Root Canal Success Rate
With modern techniques, root canal success rates are very high:
- Initial success is over 95%
- Of initial successes, the tooth remains functional for over 8 – 10 years in 86% – 97% of cases
- For front teeth, success rate is 97%
- For premolars, success rate is 94%
- For molars, success rate is 86% – 91%
Proper restoration of the tooth after root canal improves long-term prognosis. An endodontically treated tooth can last a lifetime with a crown.
When Root Canal Fails
In some cases, a small percentage of root canals may fail over time. This occurs when:
- The infection returns if the canal was not properly cleaned and disinfected
- The tooth fractures due to trauma or decay
- Undetected tiny canals were left untreated
Often, retreatment can save a failed root canal. The tooth may require an apicoectomy if infection persists. As a last resort, extraction is needed for a hopeless tooth.
Root Canal Aftercare
Proper at-home care after root canal treatment ensures success and longevity of the tooth. Patients must:
- Take prescribed antibiotics to prevent infection
- Avoid chewing hard foods temporarily
- Maintain excellent oral hygiene
- Get regular dental cleanings and exams
- Restore the tooth with a filling or crown
- Wear a mouthguard if playing contact sports
Root canal treatment is an effective procedure to remove inflamed or infected pulp when conservative methods cannot save a tooth. Modern techniques yield very high long-term success rates over 90%.
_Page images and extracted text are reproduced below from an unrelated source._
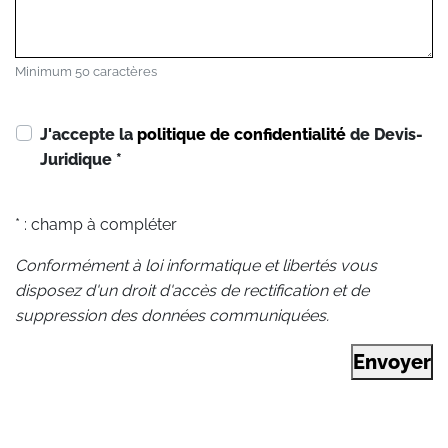
Minimum 50 caractères
J'accepte la
politique de confidentialité
de Devis-
Juridique
*
* : champ à compléter
Conformément à loi informatique et libertés vous
disposez d'un droit d'accès de rectification et de
suppression des données communiquées.
Envoyer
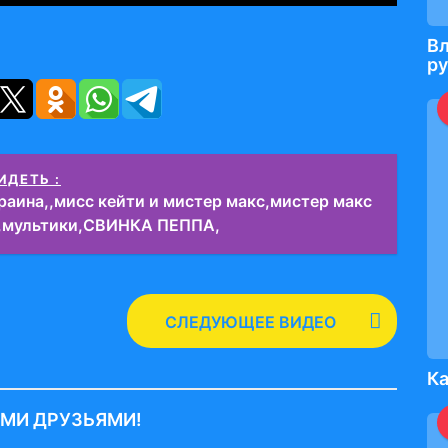
Вл
ру
ИДЕТЬ :
раина,,мисс кейти и мистер макс,мистер макс
и,мультики,СВИНКА ПЕППА,
СЛЕДУЮЩЕЕ ВИДЕО
Ка
ИМИ ДРУЗЬЯМИ!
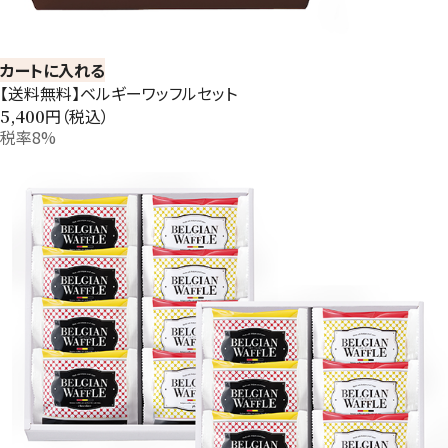
カートに入れる
【送料無料】ベルギーワッフルセット
円（税込）
5,400
税率8%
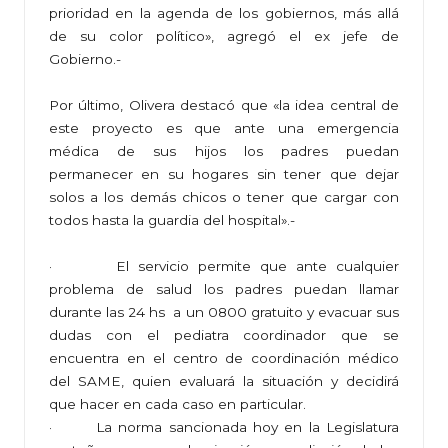
prioridad en la agenda de los gobiernos, más allá
de su color político», agregó el ex jefe de
Gobierno.-
Por último, Olivera destacó que «la idea central de
este proyecto es que ante una emergencia
médica de sus hijos los padres puedan
permanecer en su hogares sin tener que dejar
solos a los demás chicos o tener que cargar con
todos hasta la guardia del hospital».-
· El servicio permite que ante cualquier
problema de salud los padres puedan llamar
durante las 24 hs a un 0800 gratuito y evacuar sus
dudas con el pediatra coordinador que se
encuentra en el centro de coordinación médico
del SAME, quien evaluará la situación y decidirá
que hacer en cada caso en particular.
· La norma sancionada hoy en la Legislatura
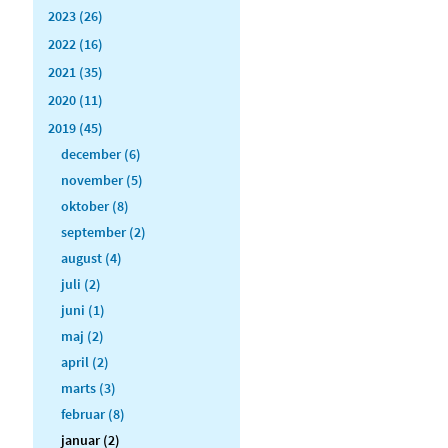
2023 (26)
2022 (16)
2021 (35)
2020 (11)
2019 (45)
december (6)
november (5)
oktober (8)
september (2)
august (4)
juli (2)
juni (1)
maj (2)
april (2)
marts (3)
februar (8)
januar (2)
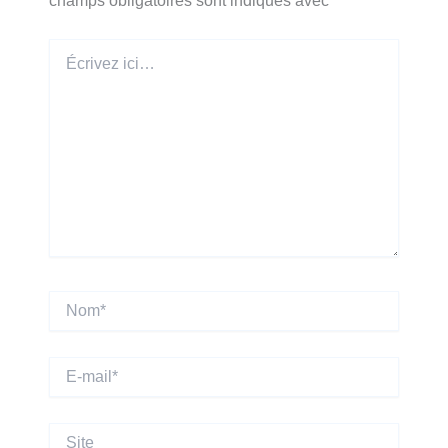
champs obligatoires sont indiqués avec
*
Écrivez
ici…
Nom*
E-
mail*
Site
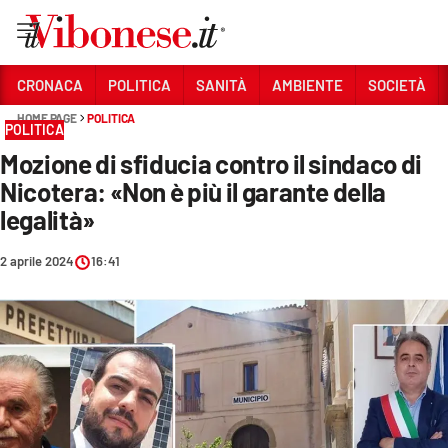
Vai
CRONACA
POLITICA
SANITÀ
AMBIENTE
SOCIETÀ
HOME PAGE
POLITICA
Sezioni
POLITICA
Mozione di sfiducia contro il sindaco di
CRONACA
Nicotera: «Non è più il garante della
POLITICA
legalità»
SANITÀ
2 aprile 2024
16:41
AMBIENTE
SOCIETÀ
CULTURA
ECONOMIA E LAVORO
With proper restoration and care, most endodontically treated teeth can function normally for years after. Regular dental exams help detect issues early to maintain tooth viability.
In cases of root canal failure, retreatment or apicoectomy may still save a tooth. As experts in root canal therapy, the endodontists in Dubai utilize advanced tools and methods for optimal patient outcomes.